Più controlli sotto il sole

Self tanning spray and tubesI controlli sui cosmetici aumentano in risposta alle richieste del nuovo Regolamento e, come nel caso dei solari, alle esigenze espresse dal mercato. L’export dei solari richiede particolare preparazione e investimenti a causa delle legislazioni non armonizzate sui mercati internazionali. Stefano Todeschi è laureato in Scienze Biologiche e specialista in patologia clinica. Dopo una decennale esperienza nel settore della tossicologia umana fonda con altri soci i laboratori Abich, nel 2002. È inoltre docente presso il Master in Scienza dei prodotti cosmetici e dermatologici dell’Università di Camerino. Con lui parliamo di controlli nei cosmetici, con particolare riferimento ai prodotti solari.

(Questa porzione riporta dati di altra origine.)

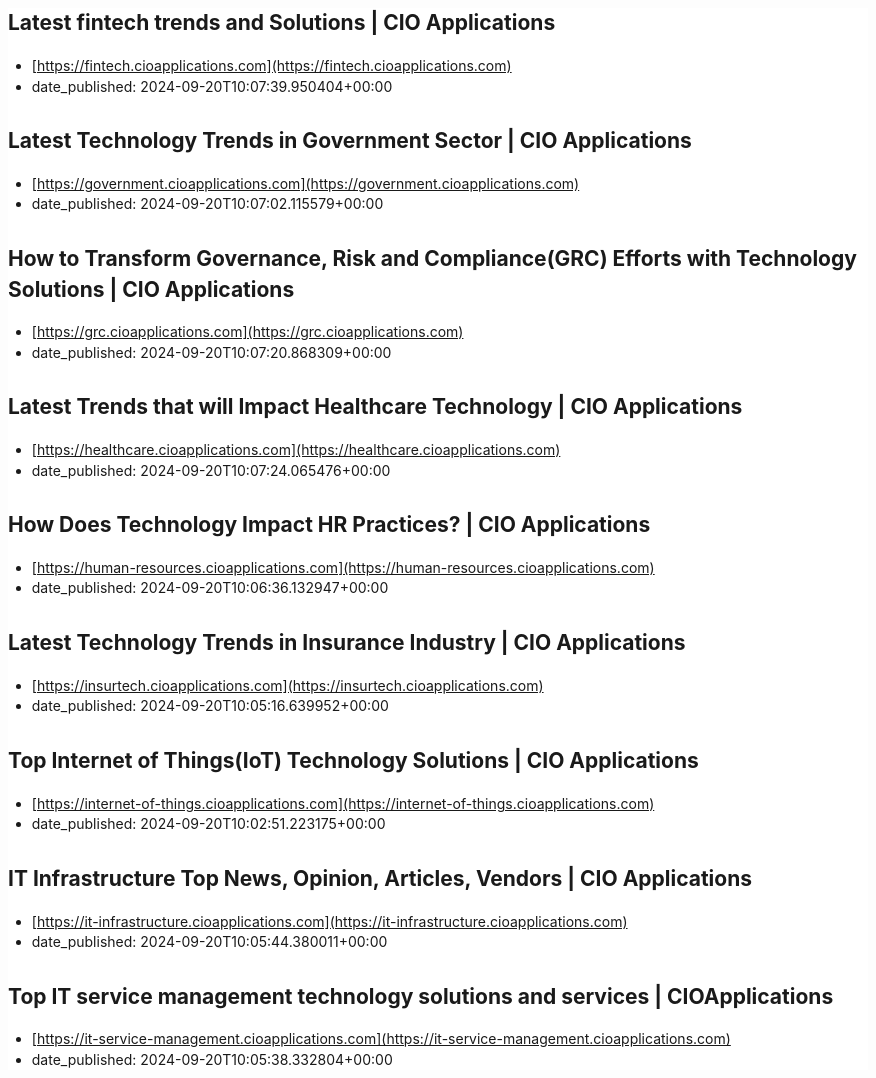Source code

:  ## Latest fintech trends and Solutions | CIO Applications
 - [https://fintech.cioapplications.com](https://fintech.cioapplications.com)
 - date_published: 2024-09-20T10:07:39.950404+00:00

 ## Latest Technology Trends in Government Sector | CIO Applications
 - [https://government.cioapplications.com](https://government.cioapplications.com)
 - date_published: 2024-09-20T10:07:02.115579+00:00

 ## How to Transform Governance, Risk and Compliance(GRC) Efforts with Technology Solutions | CIO Applications
 - [https://grc.cioapplications.com](https://grc.cioapplications.com)
 - date_published: 2024-09-20T10:07:20.868309+00:00

 ## Latest Trends that will Impact Healthcare Technology | CIO Applications
 - [https://healthcare.cioapplications.com](https://healthcare.cioapplications.com)
 - date_published: 2024-09-20T10:07:24.065476+00:00

 ## How Does Technology Impact HR Practices? | CIO Applications
 - [https://human-resources.cioapplications.com](https://human-resources.cioapplications.com)
 - date_published: 2024-09-20T10:06:36.132947+00:00

 ## Latest Technology Trends in Insurance Industry | CIO Applications
 - [https://insurtech.cioapplications.com](https://insurtech.cioapplications.com)
 - date_published: 2024-09-20T10:05:16.639952+00:00

 ## Top Internet of Things(IoT) Technology Solutions | CIO Applications
 - [https://internet-of-things.cioapplications.com](https://internet-of-things.cioapplications.com)
 - date_published: 2024-09-20T10:02:51.223175+00:00

 ## IT Infrastructure Top News, Opinion, Articles, Vendors | CIO Applications
 - [https://it-infrastructure.cioapplications.com](https://it-infrastructure.cioapplications.com)
 - date_published: 2024-09-20T10:05:44.380011+00:00

 ## Top IT service management technology solutions and services  | CIOApplications
 - [https://it-service-management.cioapplications.com](https://it-service-management.cioapplications.com)
 - date_published: 2024-09-20T10:05:38.332804+00:00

Come si è evoluto il c oncetto di controllo nel settore cosmetico?
Il Regolamento 1223/2009 ha introdotto prescrizioni stringenti in materia di sicurezza, dal punto di vista delle pratiche di buona fabbricazione (GMP) e tossicologico. Controlli sulle materie prime in ingresso e controlli microbiologici nelle diverse fasi del processo produttivo sono oggi più comuni e applicati di anni fa. I metodi alternativi in vitro sono entrati nella routine per le valutazioni tossicologiche. Per la parte microbiologica, è richiesta inoltre una verifica dell’efficacia del sistema conservante, il «challenge test», a cui tutti hanno dovuto allinearsi. Anche i dati di stabilità sono divenuti fondamentali da valutarsi all’atto della stesura del Product information file (PIF) e della valutazione tossicologica (CPSR- Cosmetic product safety report). In merito alla tossicologia, la predisposizione di una linea guida che basa la valutazione tossicologica in gran parte sui dati di NOAEL (No observed adverse effect level) delle materie prime ha posto notevoli difficoltà perché questo dato, ottenuto da test di tossicità sub cronica/cronica nell’animale, non è disponibile per molti ingredienti e difficilmente sarà ottenibile a breve visto l’animal testing ban. Quindi si supplisce alla scarsità di dati tossicologici con una valutazione più approfondita. Il valutatore della sicurezza, infatti, ha in capo una notevole responsabilità. La tendenza è eseguire un maggior numero di test sul prodotto finito, ai fini di dimostrarne l’innocuità: test in vitro, qualitativi e quantitativi, e patch test su volontari sani con diversi protocolli, per provare l’assenza di irritazione ed effetti allergici. Questo sforzo fornisce un quadro più completo e tranquillizzante, anche se i costi lievitano. Molti laboratori a cui i produttori cosmetici esternalizzano questi servizi hanno visto un’impennata delle richieste nel 2013. È evidente che le aziende cosmetiche stanno investendo per essere sicure e tutelate in merito alla sicurezza dei prodotti, anche a fronte di un mercato che, almeno in Italia, non cresce.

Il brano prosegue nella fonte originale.